Electromagnetic and Thermal Co-Analysis of an Implanted Dipole Antenna

Abstract

Implanted wireless biomedical devices represent a significant advancement in medical technology, offering continuous monitoring and targeted therapy. Antenna design for these devices requires careful modeling to ensure efficiency and safety, addressing challenges such as tissue heating and compliance with safety regulations. Specific absorption rate (SAR) analysis, commonly used to ensure safety, often overlooks factors that influence tissue temperature and heat transfer. Understanding heat generation within tissues due to factors like location, orientation, and radiation power is crucial for optimizing device performance. Simulation-driven design and additional computational and experimental studies are essential for patient safety and effective device evaluation.

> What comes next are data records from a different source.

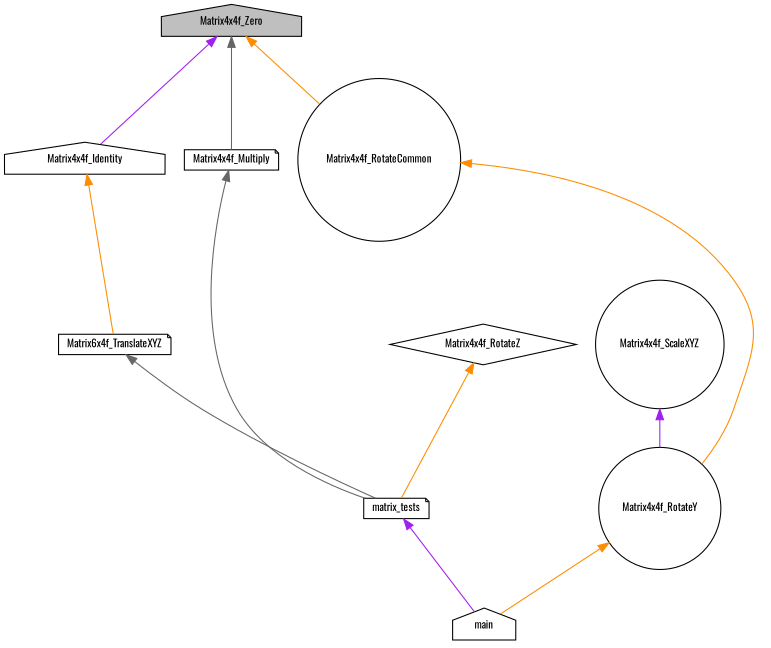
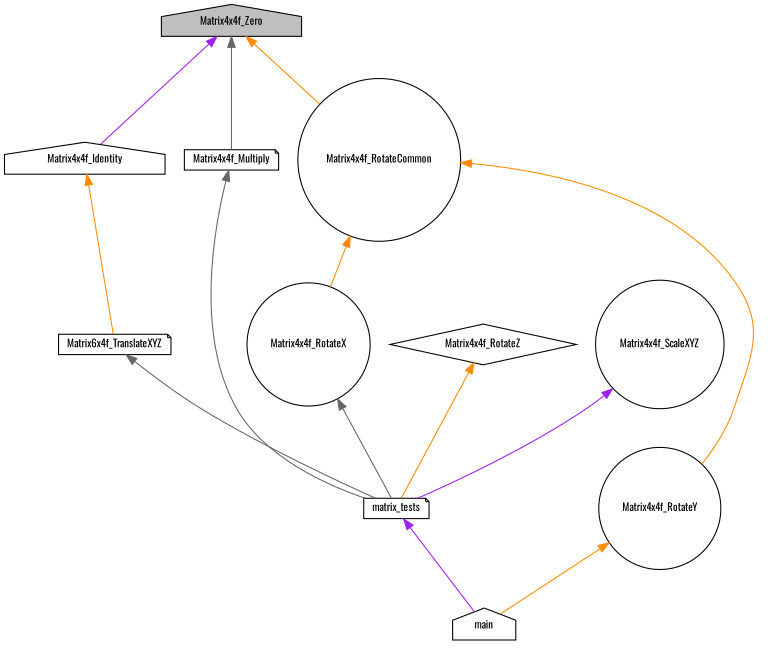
  digraph {
    fontname=Oswald
    rankdir=TB
    node [color=black fillcolor=white fontname=Oswald fontsize=10 shape=circle style=filled]
    edge [color=darkorange dir=back fontname=Oswald fontsize=10 labelfontname=Helvetica labelfontsize=10 style=solid]
    n1 [fillcolor=grey75 fontcolor=black height=0.2 label=Matrix4x4f_Zero shape=house width=0.4]
    n2 [height=0.2 label=Matrix4x4f_Identity shape=house width=0.4]
    n3 [height=0.2 label=Matrix4x4f_Multiply shape=note width=0.4]
    n4 [height=0.2 label=Matrix4x4f_RotateCommon width=0.4]
    n5 [height=0.2 label=Matrix6x4f_TranslateXYZ shape=note width=0.4]
    n6 [height=0.2 label=matrix_tests shape=note width=0.4]
+   n7 [height=0.2 label=Matrix4x4f_RotateX width=0.4]
    n8 [height=0.2 label=Matrix4x4f_RotateY width=0.4]
    n9 [height=0.2 label=Matrix4x4f_ScaleXYZ width=0.4]
    n10 [height=0.2 label=main shape=house width=0.4]
    n11 [height=0.2 label=Matrix4x4f_RotateZ shape=diamond width=0.4]
    n1 -> n2 [color=purple]
    n1 -> n3 [color=gray40]
    n1 -> n4
    n2 -> n5
    n3 -> n6 [color=gray40]
+   n4 -> n7
    n4 -> n8
    n5 -> n6 [color=gray40]
    n6 -> n10 [color=purple]
+   n7 -> n6 [color=gray40]
    n8 -> n10
-   n9 -> n8 [color=purple]
+   n9 -> n6 [color=purple]
    n11 -> n6
  }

This article focuses on examining tissue temperature elevation near implanted antennas, specifically a simple dipole antenna, to identify design parameters that significantly impact thermal performance. Key parameters include body phantom type and size, thermal boundary conditions, bioheat model parameters, implantation depth, antenna orientation, and input power. The study aims to provide guidelines for designers on optimizing antenna parameters to accurately predict and manage biological tissue heating. It was found that the size of the phantom, blood perfusion, volume thermal losses, antenna orientation, and input power constitute the major effects on tissue heating. An experimental setup was used to help understand the effect of the antenna’s input power on the temperature distribution in the surrounding high dielectric constant material. A dipole antenna was inserted inside a distilled water tank, and the temperature was measured at three reference points surrounding the antenna. Simulation and measurement results were in good agreement supporting the proposed methodology.